# Cleaning Text Data

### Text is Messy

You cannot go straight from raw text to fitting a machine learning or deep learning model.

You must clean your text first, which means splitting it into words and normalizing issues such as:

Upper and lower case characters.

Punctuation within and around words.

Numbers such as amounts and dates.

Spelling mistakes and regional variations.

Unicode characters

and much more…
### Manual Tokenization

Generally, we refer to the process of turning raw text into something we can model as "tokenization", where we are left with a list of words or "tokens".

We can manually develop Python code to clean text, and often this is a good approach given that each text dataset must be tokenized in a unique way.

For example, the snippet of code below will load a text file, split tokens by whitespace and convert each token to lowercase.

In [None]:
filename = '...'
file = open(filename, 'rt')
text = file.read()
file.close()
# split into words by white space
words = text.split()
# convert to lowercase
words = [word.lower() for word in words]

### NLTK Tokenization
Many of the best practices for tokenizing raw text have been captured and made available in a Python library called the Natural Language Toolkit or NLTK for short.

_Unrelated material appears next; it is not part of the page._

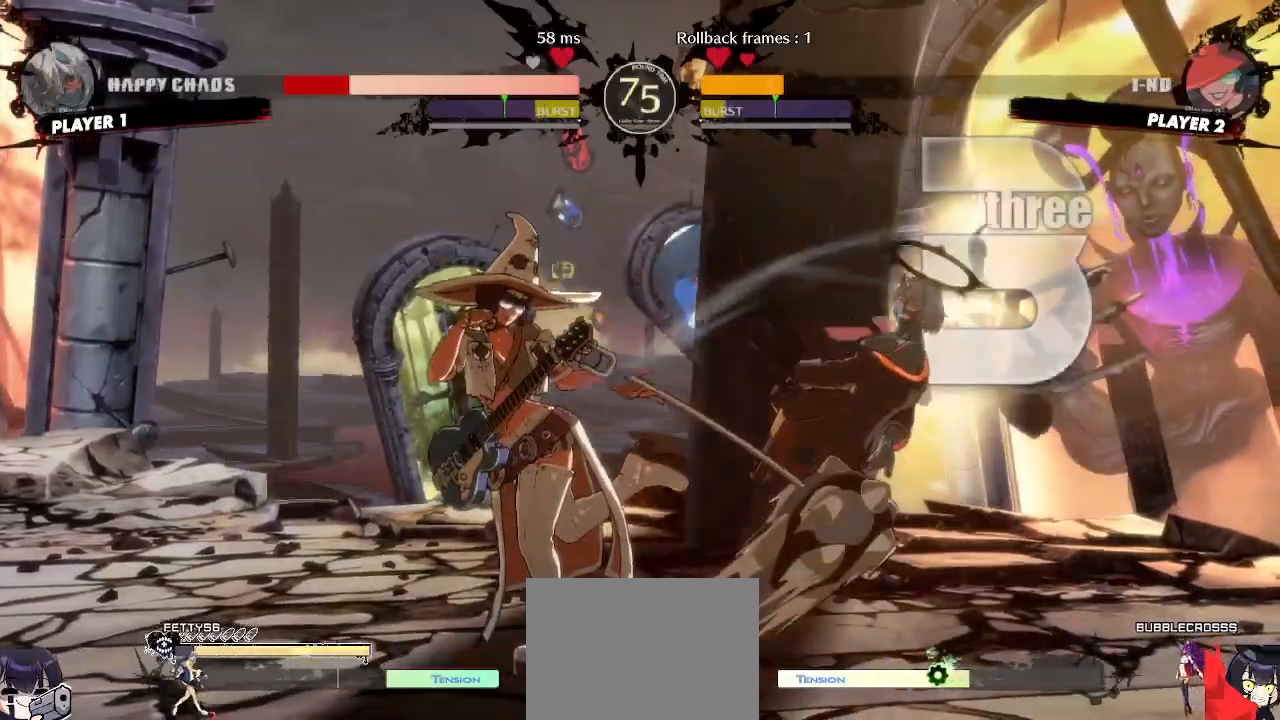
{"buttons": [], "events": [[17, "DPAD_RIGHT", "up"]]}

You can install this library using pip by typing the following on the command line:



    pip install -U nltk

After it is installed, you must also install the datasets used by the library, either via a Python script:

    
    import nltk
    nltk.download()
Or via a command line:


    python -m nltk.downloader all
Once installed, you can use the API to tokenize text. For example, the snippet below will load and tokenize an ASCII text file.

In [None]:
# load data
filename = '...'
file = open(filename, 'rt')
text = file.read()
file.close()
# split into words
from nltk.tokenize import word_tokenize
tokens = word_tokenize(text)